In March, President Barack Obama approved sanctions on buyers of Iranian crude oil, effective starting in July. The announcement threw many of Iran’s international customers into a panic as they requested exemptions and began seeking new sources for the precious fuel.

Thanks to its exceptionally high energy demand and reliance on Iranian imports, Turkey is one of the countries whose energy strategy will most drastically change as a result.

A temporary reprieve

The Turkish government managed to negotiate a temporary exception to the sanctions. After all, Turkey imported more than half of its crude oil from Iran in 2011: nearly six million tons, according to Al Arabiya.

In addition to six other emerging economies that are especially dependent on Iran’s oil, Turkey will be allowed to buy oil from Iran for six months beyond the regular cut-off date. After July 1, though, Turkey will be the only European country still buying from Iran.

Already, Turkey has begun reducing its oil imports from Iran. In March 2012, Turkey bought an unusually high figure of 270,000 barrels of oil per day (bpd) from Iran, more than twice as much as the 100,000 bpd it had bought in February. But in June and July, Turkey is aiming for a more modest 142,000 bpd from Iran, roughly a 20 percent decrease from its 2011 average.

Seeking fresher fields

In the meantime, the pressure is on in Turkey, where energy demand is growing at a record pace — up 9.8 percent from 2009 to 2010.

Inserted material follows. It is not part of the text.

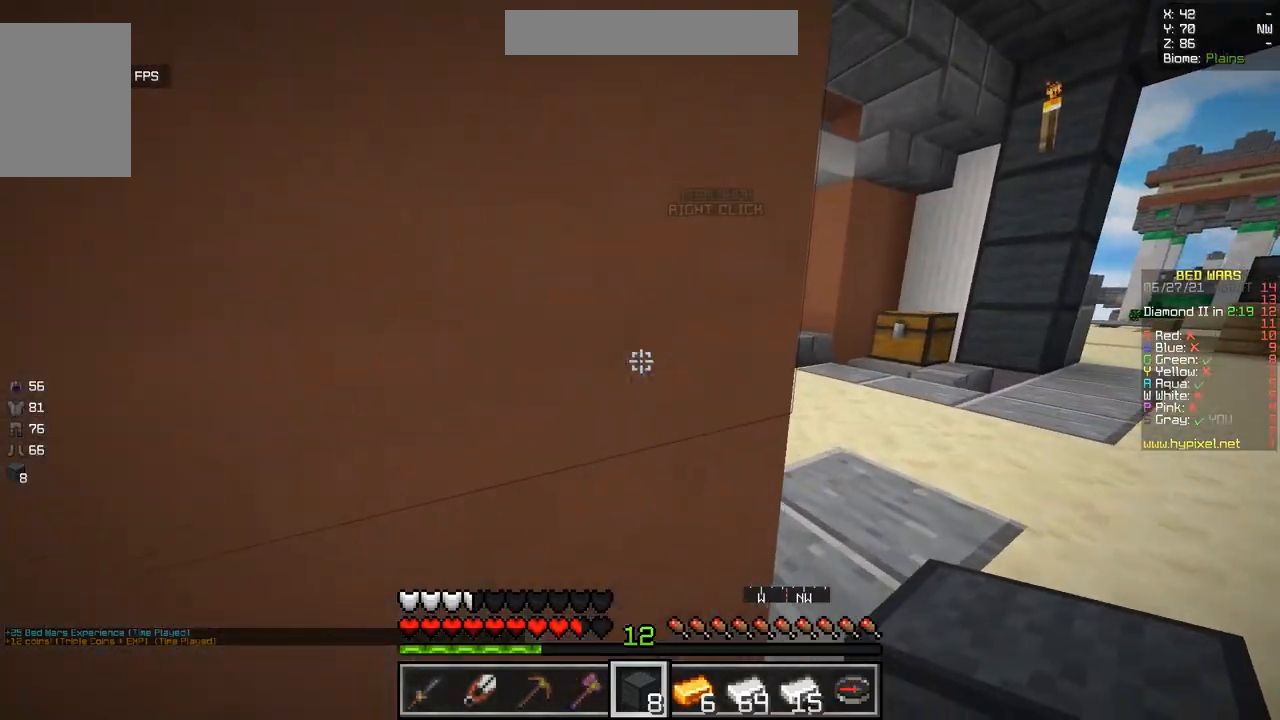
{"keys": ["z"], "mouse": [], "events": [[67, "d", "down"], [334, "d", "up"]]}
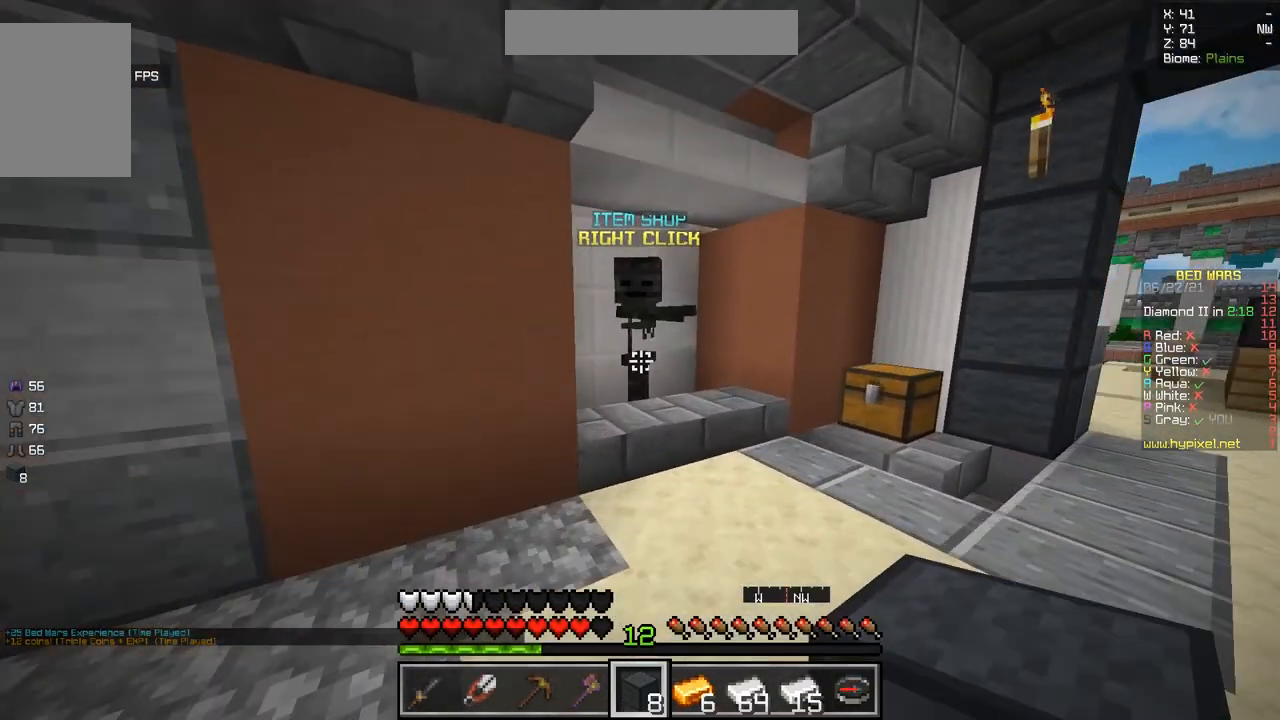
{"keys": ["z"], "mouse": ["right"], "events": [[417, "mouse_right", "down"]]}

Turkey is aggressively seeking new oil suppliers near and far.

Earlier this month, Turkey signed a one million ton oil supply accord with Libya, the first new oil trading partner it has found since the U.S. announcement in March. The North African country is hardly a stable trading partner at the moment, however, with tensions still especially high in the eastern, oil-rich region of the country, according to energy analyst John Daly. A Saudi deal is also purportedly in the works, although it hasn’t been announced yet.

Turkey’s quest for oil has led it across the Atlantic Ocean to Venezuela, where another deal is nearly finalized, according to Turkish Energy Minister Taner Yıldız.  Under the terms of the Venezuelan accord, Turkish contractors would go work in Venezuela in exchange for oil products such as petroleum coke.

Time for a change?

This latest scramble for hydrocarbon fuels is yet another sign that Turkey is pursuing an unhealthy and outdated energy strategy that will ultimately hamper its economy and public welfare.

Already, the price of gasoline at the pump is usually higher in Turkey than anywhere else in the world, largely due to the country’s reliance on imports.

Turkey’s dependence on oil and gas — of which it imports 93 and 98 percent of what it consumes, respectively — has already damaged its international standing. Its natural gas addiction propelled anaggressive gas drilling operation off the coast of Cyprus earlier this year, arousing the ire of several regional neighbors.

The goal of Obama’s sanctions is to sap Iran’s oil revenues, forcing it to curtail its uranium enrichment program. But it may have another, indirect effect in countries like Turkey: motivating them to invest in reliable, local, renewable energy sources rather than the riskier, dirtier ones that lie beneath the ground.